**Direction:** Below is a set of records; restate each one word for word.

━━━ Given data ━━━

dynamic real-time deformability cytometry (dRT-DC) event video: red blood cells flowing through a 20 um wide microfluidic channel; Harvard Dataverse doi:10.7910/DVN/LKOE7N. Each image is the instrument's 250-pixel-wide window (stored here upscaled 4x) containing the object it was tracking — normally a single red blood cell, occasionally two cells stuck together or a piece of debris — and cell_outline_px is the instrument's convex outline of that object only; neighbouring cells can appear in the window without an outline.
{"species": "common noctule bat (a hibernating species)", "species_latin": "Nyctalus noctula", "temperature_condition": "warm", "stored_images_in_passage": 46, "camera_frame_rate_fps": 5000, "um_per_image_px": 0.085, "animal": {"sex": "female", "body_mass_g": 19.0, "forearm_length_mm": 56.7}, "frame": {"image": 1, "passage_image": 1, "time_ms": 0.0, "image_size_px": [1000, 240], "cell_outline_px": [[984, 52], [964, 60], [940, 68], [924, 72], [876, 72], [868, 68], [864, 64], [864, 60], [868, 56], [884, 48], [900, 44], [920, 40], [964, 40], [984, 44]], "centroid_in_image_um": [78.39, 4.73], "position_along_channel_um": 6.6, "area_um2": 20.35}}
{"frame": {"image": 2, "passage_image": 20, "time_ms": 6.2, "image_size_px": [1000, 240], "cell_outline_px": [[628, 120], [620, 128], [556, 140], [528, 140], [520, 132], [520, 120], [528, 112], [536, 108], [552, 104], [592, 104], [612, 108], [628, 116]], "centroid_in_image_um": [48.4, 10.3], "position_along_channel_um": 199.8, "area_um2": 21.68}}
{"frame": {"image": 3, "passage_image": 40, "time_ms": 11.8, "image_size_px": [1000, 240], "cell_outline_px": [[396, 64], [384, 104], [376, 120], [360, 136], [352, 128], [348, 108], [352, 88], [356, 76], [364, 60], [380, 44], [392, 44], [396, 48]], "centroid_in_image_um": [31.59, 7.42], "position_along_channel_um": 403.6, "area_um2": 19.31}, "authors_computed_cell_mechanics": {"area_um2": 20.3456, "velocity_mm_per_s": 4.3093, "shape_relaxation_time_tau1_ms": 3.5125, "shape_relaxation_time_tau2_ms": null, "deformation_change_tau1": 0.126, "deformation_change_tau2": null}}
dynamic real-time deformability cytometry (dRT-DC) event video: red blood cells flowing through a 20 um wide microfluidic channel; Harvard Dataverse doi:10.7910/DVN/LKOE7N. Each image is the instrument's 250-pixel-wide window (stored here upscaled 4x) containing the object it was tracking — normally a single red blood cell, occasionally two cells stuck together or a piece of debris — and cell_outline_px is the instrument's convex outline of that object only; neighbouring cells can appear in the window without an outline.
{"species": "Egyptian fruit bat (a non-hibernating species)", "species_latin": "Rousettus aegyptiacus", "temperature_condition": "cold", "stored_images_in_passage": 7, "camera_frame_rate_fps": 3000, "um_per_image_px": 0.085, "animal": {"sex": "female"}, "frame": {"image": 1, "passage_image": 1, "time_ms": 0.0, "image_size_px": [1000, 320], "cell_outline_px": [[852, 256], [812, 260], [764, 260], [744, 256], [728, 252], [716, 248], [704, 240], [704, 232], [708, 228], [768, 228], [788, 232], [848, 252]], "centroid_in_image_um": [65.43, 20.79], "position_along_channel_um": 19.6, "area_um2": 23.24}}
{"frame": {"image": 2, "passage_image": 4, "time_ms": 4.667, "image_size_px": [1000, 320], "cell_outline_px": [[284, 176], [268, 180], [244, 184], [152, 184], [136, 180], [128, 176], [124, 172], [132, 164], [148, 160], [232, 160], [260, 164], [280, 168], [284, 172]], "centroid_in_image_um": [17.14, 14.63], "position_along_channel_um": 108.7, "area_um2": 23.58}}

━━━

**Completed task:**
dynamic real-time deformability cytometry (dRT-DC) event video: red blood cells flowing through a 20 um wide microfluidic channel; Harvard Dataverse doi:10.7910/DVN/LKOE7N. Each image is the instrument's 250-pixel-wide window (stored here upscaled 4x) containing the object it was tracking — normally a single red blood cell, occasionally two cells stuck together or a piece of debris — and cell_outline_px is the instrument's convex outline of that object only; neighbouring cells can appear in the window without an outline.
{"species": "common noctule bat (a hibernating species)", "species_latin": "Nyctalus noctula", "temperature_condition": "warm", "stored_images_in_passage": 46, "camera_frame_rate_fps": 5000, "um_per_image_px": 0.085, "animal": {"sex": "female", "body_mass_g": 19.0, "forearm_length_mm": 56.7}, "frame": {"image": 1, "passage_image": 1, "time_ms": 0.0, "image_size_px": [1000, 240], "cell_outline_px": [[984, 52], [964, 60], [940, 68], [924, 72], [876, 72], [868, 68], [864, 64], [864, 60], [868, 56], [884, 48], [900, 44], [920, 40], [964, 40], [984, 44]], "centroid_in_image_um": [78.39, 4.73], "position_along_channel_um": 6.6, "area_um2": 20.35}}
{"frame": {"image": 2, "passage_image": 20, "time_ms": 6.2, "image_size_px": [1000, 240], "cell_outline_px": [[628, 120], [620, 128], [556, 140], [528, 140], [520, 132], [520, 120], [528, 112], [536, 108], [552, 104], [592, 104], [612, 108], [628, 116]], "centroid_in_image_um": [48.4, 10.3], "position_along_channel_um": 199.8, "area_um2": 21.68}}
{"frame": {"image": 3, "passage_image": 40, "time_ms": 11.8, "image_size_px": [1000, 240], "cell_outline_px": [[396, 64], [384, 104], [376, 120], [360, 136], [352, 128], [348, 108], [352, 88], [356, 76], [364, 60], [380, 44], [392, 44], [396, 48]], "centroid_in_image_um": [31.59, 7.42], "position_along_channel_um": 403.6, "area_um2": 19.31}, "authors_computed_cell_mechanics": {"area_um2": 20.3456, "velocity_mm_per_s": 4.3093, "shape_relaxation_time_tau1_ms": 3.5125, "shape_relaxation_time_tau2_ms": null, "deformation_change_tau1": 0.126, "deformation_change_tau2": null}}
dynamic real-time deformability cytometry (dRT-DC) event video: red blood cells flowing through a 20 um wide microfluidic channel; Harvard Dataverse doi:10.7910/DVN/LKOE7N. Each image is the instrument's 250-pixel-wide window (stored here upscaled 4x) containing the object it was tracking — normally a single red blood cell, occasionally two cells stuck together or a piece of debris — and cell_outline_px is the instrument's convex outline of that object only; neighbouring cells can appear in the window without an outline.
{"species": "Egyptian fruit bat (a non-hibernating species)", "species_latin": "Rousettus aegyptiacus", "temperature_condition": "cold", "stored_images_in_passage": 7, "camera_frame_rate_fps": 3000, "um_per_image_px": 0.085, "animal": {"sex": "female"}, "frame": {"image": 1, "passage_image": 1, "time_ms": 0.0, "image_size_px": [1000, 320], "cell_outline_px": [[852, 256], [812, 260], [764, 260], [744, 256], [728, 252], [716, 248], [704, 240], [704, 232], [708, 228], [768, 228], [788, 232], [848, 252]], "centroid_in_image_um": [65.43, 20.79], "position_along_channel_um": 19.6, "area_um2": 23.24}}
{"frame": {"image": 2, "passage_image": 4, "time_ms": 4.667, "image_size_px": [1000, 320], "cell_outline_px": [[284, 176], [268, 180], [244, 184], [152, 184], [136, 180], [128, 176], [124, 172], [132, 164], [148, 160], [232, 160], [260, 164], [280, 168], [284, 172]], "centroid_in_image_um": [17.14, 14.63], "position_along_channel_um": 108.7, "area_um2": 23.58}}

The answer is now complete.